Subito dopo è seguita la proiezione, in prima assoluta ticinese, del film di Fernand Melgar Le monde est comme ça. Il film racconta il destino di cinque dei protagonisti del film precedente di Melgar, Vol spécial, dopo la loro espulsione dalla Svizzera. Strappati dal paese che li aveva accolti e dai lori figli perché erano “sans papiers”, si sono ritrovati in Senegal o nel Kosovo, in Gambia o in Camerun, completamente smarriti, esclusi dalla loro famiglia e in certi casi addirittura torturati al loro arrivo.

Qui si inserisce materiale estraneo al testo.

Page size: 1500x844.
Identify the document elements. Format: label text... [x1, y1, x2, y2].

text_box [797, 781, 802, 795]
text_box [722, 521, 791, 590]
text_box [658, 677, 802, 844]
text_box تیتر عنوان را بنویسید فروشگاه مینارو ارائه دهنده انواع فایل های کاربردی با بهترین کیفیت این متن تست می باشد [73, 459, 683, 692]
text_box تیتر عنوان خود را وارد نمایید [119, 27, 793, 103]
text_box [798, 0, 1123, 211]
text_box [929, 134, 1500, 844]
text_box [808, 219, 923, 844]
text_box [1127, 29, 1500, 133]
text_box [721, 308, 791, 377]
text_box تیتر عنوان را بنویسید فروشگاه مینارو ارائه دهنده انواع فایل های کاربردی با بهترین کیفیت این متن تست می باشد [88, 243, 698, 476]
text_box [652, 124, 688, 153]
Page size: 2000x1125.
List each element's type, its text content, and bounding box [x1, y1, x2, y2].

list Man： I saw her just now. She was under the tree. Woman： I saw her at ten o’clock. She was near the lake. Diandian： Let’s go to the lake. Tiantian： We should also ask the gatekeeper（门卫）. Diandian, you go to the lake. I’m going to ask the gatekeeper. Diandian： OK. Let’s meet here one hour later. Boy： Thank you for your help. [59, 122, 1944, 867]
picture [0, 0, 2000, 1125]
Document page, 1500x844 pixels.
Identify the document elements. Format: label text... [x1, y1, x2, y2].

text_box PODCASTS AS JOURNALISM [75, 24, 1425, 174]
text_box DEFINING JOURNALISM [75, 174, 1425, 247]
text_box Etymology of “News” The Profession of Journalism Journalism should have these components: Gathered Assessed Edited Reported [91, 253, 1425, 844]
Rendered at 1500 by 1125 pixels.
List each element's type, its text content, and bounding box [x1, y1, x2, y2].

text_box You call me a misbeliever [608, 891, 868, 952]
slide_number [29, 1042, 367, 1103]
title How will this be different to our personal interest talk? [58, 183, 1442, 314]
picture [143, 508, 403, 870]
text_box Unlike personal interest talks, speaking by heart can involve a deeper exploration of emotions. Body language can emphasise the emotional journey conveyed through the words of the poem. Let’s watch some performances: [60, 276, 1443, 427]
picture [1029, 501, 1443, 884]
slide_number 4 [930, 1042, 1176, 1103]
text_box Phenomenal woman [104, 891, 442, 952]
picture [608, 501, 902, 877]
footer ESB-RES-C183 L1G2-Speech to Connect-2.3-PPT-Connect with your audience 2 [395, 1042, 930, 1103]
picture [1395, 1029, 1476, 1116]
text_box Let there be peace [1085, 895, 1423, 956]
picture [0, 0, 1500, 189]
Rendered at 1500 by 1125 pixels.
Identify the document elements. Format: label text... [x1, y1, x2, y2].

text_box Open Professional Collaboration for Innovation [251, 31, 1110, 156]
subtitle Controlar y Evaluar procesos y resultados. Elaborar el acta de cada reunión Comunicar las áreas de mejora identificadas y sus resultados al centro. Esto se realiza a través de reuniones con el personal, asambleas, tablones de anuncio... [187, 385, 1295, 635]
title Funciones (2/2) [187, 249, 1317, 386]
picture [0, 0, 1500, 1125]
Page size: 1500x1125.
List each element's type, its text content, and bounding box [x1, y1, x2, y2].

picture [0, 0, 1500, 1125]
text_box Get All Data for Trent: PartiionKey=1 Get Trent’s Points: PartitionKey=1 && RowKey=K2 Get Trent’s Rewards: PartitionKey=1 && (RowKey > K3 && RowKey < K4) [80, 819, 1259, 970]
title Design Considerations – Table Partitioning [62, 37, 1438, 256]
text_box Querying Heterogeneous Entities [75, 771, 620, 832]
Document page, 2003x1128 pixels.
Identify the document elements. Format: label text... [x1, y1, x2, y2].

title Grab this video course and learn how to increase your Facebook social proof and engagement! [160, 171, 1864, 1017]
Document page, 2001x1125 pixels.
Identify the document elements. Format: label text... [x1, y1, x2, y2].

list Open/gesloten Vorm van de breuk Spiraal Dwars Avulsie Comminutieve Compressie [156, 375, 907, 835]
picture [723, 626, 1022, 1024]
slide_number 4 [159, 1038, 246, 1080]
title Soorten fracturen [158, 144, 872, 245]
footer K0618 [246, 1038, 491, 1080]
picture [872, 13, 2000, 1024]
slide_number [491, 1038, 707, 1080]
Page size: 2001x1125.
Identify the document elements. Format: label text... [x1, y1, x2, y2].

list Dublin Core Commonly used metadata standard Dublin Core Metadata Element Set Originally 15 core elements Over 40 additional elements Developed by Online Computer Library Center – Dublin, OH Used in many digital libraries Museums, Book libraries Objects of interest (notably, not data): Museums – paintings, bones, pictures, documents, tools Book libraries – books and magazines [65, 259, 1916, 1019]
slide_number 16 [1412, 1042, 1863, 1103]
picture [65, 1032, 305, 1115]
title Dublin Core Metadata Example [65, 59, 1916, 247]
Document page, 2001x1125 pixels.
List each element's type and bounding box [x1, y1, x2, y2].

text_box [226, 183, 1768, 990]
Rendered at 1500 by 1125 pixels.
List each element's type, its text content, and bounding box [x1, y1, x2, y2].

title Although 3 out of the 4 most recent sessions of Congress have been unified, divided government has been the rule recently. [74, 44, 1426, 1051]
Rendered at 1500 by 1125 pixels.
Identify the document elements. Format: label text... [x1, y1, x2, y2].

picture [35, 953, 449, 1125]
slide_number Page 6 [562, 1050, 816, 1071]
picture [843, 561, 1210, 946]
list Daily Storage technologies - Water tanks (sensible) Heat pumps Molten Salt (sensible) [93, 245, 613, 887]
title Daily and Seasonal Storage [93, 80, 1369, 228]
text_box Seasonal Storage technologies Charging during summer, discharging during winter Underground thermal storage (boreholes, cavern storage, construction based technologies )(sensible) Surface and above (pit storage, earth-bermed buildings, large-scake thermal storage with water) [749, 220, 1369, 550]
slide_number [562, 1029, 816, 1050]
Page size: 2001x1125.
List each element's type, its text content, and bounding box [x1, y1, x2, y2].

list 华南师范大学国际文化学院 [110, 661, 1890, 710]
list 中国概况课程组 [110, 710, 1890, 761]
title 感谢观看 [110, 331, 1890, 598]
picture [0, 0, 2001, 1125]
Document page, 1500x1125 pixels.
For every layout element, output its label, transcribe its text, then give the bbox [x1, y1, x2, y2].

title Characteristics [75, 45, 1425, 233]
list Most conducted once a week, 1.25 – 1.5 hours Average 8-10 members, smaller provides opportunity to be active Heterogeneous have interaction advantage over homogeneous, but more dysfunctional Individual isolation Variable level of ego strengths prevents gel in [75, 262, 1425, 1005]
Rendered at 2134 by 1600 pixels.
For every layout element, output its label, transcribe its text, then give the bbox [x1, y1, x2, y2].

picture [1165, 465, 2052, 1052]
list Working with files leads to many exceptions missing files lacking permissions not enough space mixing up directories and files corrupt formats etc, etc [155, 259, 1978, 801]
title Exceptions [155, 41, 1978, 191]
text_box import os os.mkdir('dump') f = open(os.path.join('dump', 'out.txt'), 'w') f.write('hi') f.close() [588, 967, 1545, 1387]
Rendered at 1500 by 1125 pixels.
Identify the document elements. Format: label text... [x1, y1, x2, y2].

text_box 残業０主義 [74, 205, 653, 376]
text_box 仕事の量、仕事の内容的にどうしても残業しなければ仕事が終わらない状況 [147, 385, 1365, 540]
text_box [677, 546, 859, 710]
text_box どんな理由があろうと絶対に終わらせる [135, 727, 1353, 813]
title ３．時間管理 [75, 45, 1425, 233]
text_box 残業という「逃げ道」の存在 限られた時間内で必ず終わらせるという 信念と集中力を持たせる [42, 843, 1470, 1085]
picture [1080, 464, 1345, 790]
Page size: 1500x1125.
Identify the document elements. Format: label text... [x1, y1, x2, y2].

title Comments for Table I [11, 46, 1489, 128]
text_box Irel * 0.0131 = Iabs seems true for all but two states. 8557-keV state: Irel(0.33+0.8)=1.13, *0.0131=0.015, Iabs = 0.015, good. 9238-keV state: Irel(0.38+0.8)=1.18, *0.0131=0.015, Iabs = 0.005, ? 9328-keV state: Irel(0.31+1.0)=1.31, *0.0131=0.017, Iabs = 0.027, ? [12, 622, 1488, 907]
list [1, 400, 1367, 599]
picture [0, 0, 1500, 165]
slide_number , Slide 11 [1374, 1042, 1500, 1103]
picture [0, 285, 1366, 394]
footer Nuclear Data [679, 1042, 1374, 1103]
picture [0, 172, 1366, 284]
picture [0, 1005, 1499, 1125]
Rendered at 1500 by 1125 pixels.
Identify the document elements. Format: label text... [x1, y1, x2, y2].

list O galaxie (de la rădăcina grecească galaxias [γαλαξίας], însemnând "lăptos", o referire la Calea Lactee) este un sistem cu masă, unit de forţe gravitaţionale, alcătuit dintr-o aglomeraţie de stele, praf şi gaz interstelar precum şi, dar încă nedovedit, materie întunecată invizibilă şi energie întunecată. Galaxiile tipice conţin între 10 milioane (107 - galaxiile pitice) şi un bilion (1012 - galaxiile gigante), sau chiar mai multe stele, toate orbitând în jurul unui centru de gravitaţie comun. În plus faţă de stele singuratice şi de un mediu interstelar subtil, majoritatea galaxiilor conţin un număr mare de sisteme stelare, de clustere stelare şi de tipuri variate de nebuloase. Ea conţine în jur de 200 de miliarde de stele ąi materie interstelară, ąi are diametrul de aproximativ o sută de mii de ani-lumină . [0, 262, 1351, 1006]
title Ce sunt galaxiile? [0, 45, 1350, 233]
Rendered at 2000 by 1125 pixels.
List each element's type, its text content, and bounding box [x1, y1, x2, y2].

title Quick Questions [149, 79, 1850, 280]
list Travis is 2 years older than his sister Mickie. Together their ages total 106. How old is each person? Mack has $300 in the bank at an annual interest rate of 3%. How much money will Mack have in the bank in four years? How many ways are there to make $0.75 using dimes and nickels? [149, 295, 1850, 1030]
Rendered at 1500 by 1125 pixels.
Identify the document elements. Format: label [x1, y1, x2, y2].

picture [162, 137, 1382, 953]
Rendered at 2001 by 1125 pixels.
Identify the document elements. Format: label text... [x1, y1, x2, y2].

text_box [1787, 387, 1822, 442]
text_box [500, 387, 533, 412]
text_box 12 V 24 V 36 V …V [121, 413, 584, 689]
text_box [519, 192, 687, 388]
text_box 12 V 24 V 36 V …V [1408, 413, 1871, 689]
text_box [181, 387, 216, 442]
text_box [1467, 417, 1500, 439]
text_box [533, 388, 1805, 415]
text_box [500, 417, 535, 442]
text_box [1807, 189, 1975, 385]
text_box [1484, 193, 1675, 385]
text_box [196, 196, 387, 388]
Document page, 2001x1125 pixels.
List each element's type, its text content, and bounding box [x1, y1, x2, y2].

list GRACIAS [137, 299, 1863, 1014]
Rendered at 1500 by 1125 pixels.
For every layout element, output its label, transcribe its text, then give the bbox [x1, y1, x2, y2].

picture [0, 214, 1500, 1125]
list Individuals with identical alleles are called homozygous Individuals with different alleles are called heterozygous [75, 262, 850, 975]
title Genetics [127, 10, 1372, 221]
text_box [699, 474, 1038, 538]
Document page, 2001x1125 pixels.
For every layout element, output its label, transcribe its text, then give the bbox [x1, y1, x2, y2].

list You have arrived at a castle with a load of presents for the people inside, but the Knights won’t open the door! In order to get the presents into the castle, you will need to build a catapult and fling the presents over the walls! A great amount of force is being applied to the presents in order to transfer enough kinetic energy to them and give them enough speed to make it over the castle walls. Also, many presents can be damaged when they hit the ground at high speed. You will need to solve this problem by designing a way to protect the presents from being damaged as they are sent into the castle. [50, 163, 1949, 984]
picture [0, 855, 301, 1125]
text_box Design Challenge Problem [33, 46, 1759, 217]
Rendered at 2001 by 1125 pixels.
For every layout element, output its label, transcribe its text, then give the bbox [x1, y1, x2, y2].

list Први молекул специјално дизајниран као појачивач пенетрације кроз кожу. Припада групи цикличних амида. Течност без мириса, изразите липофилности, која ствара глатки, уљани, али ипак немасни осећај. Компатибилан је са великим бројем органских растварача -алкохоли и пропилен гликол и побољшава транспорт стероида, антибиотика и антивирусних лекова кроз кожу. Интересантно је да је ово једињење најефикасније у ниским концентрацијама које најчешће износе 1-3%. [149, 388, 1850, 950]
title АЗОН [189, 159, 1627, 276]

Entrambi i film rilanciano il dibattito sui voli speciali per il rimpatrio forzato dei richiedenti l’asilo espulsi dal territorio svizzero e più in generale, sulle condizioni dei richiedenti l’asilo in Svizzera. Per dirla tutta ho ricevuto un pugno nello stomaco e ancora adesso, ad un oltre un mese di distanza, mi chiedo come la Svizzera, un paese che si definisce democratico e rispettoso delle dignità delle persone, possa mettere in atto simili procedure.


Fra pochi giorni saremo chiamati a pronunciarci sulla revisione della legge sull’asilo, che peggiora notevolmente le condizioni dei richiedenti l’asilo, soprattutto per quanto riguarda:


• La soppressione della “procedura d’ambasciata”: questa possibilità di depositare una domanda d’asilo all’estero in un’ambasciata decade, aumentando così il rischio per i richiedenti l’asilo di affidarsi ai passatori per entrare in Svizzera. A farne le spese, come sempre, sono i più deboli, donne e bambini in primis.


• L’abolizione del riconoscimento dello statuto di rifugiato per i disertori e gli obiettori di coscienza, una misura che può porre in serio pericolo chi rifiuta di ubbidire ad un ordine di marcia.


• L’introduzione di centri per richiedenti l’asilo “recalcitranti”, dove la stessa nozione non è molto chiara. Potrebbe darsi che anche un ospite di una struttura di accoglienza che non rispetta le regole venga considerato in questo modo e inserito in un posto che rischia di ghettizzare ed emarginare ancora di più queste persone.


Queste misure sono a dir poco orripilanti e vanno in direzione opposta rispetto alla lunga storia di tradizione umanitaria della Svizzera. Bisogna dire No a queste modifiche urgenti della legge sull’asilo.